«Голливуд с давних уже лет ведет в фильмах грубую и настойчивую операцию по переоценке истории второй мировой войны, реабилитируя в этих целях вермахт, возлагая вину за общеизвестные факты преступлений против человечности исключительно на СС и гестапо. В таких американских фильмах, как «Самый длинный день», «Великий побег», «Мост у Ремангена», и других гитлеровские вояки показываются честными и благородными солдатами; пытали людей, убивали и грабили только, мол, эсэсовцы. Но не менее циничны и некоторые европейские фильмы, особенно те, в которых произведена попытка если не переложить, то разделить вину за все ужасы оккупации между завоевателями и завоеванными. Цинизм чаще всего прикрывался требованиями «психологизации» фильмов о Сопротивлении, необходимостью «расширения взгляда» на прошлое и тому подобными вполне почтенными словами.
Что на самом деле скрывалось за этими словами, можно проследить на таких известных фильмах, как «Переход через Рейн» Андре Кайатта и «Хиросима, моя любовь» Алена Рене, причем это не единичные примеры.

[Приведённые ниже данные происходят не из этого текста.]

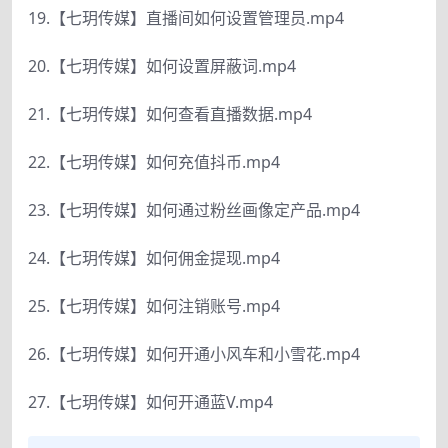
19.【七玥传媒】直播间如何设置管理员.mp4
20.【七玥传媒】如何设置屏蔽词.mp4
21.【七玥传媒】如何查看直播数据.mp4
22.【七玥传媒】如何充值抖币.mp4
23.【七玥传媒】如何通过粉丝画像定产品.mp4
24.【七玥传媒】如何佣金提现.mp4
25.【七玥传媒】如何注销账号.mp4
26.【七玥传媒】如何开通小风车和小雪花.mp4
27.【七玥传媒】如何开通蓝V.mp4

… В фильме «Хиросима, моя любовь» есть двусмысленный эпизод, уравнивающий страшную трагедию испепеленного атомной бомбой города и мелодраматическую историю девицы из провинциального Невера, которую соотечественники подвергли остракизму за связь с оккупантом. Прошло много лет, а она все не может понять, за что неверцы убили ее парня и обстригли ей волосы. И, попав в Хиросиму, она истерично повторяет: «Я знаю, что такое Хиросима»,— намекая, что случившееся с нею — ее «личная Хиросима» (Соболев Р. Пепел Клааса // Советский экран. 1975. № 7. С. 1-2).